EXERCISE AIM => Please copy out the material that starts with the line containing "tros mismos en lo que" and ends with the line containing "electrónico.", including both of those lines, without changing a character.

MATERIAL PROVIDED =>
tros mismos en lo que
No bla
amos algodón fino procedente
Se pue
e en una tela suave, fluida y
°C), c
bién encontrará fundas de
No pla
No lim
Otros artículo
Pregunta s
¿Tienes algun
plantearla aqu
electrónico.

==

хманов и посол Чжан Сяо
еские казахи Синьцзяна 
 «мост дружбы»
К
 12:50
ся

---

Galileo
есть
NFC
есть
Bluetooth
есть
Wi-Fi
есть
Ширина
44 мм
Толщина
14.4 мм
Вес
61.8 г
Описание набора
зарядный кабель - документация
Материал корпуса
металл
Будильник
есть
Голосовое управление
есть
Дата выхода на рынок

SOLUTION TO THIS TASK =>
tros mismos en lo que
No bla
amos algodón fino procedente
Se pue
e en una tela suave, fluida y
°C), c
bién encontrará fundas de
No pla
No lim
Otros artículo
Pregunta s
¿Tienes algun
plantearla aqu
electrónico.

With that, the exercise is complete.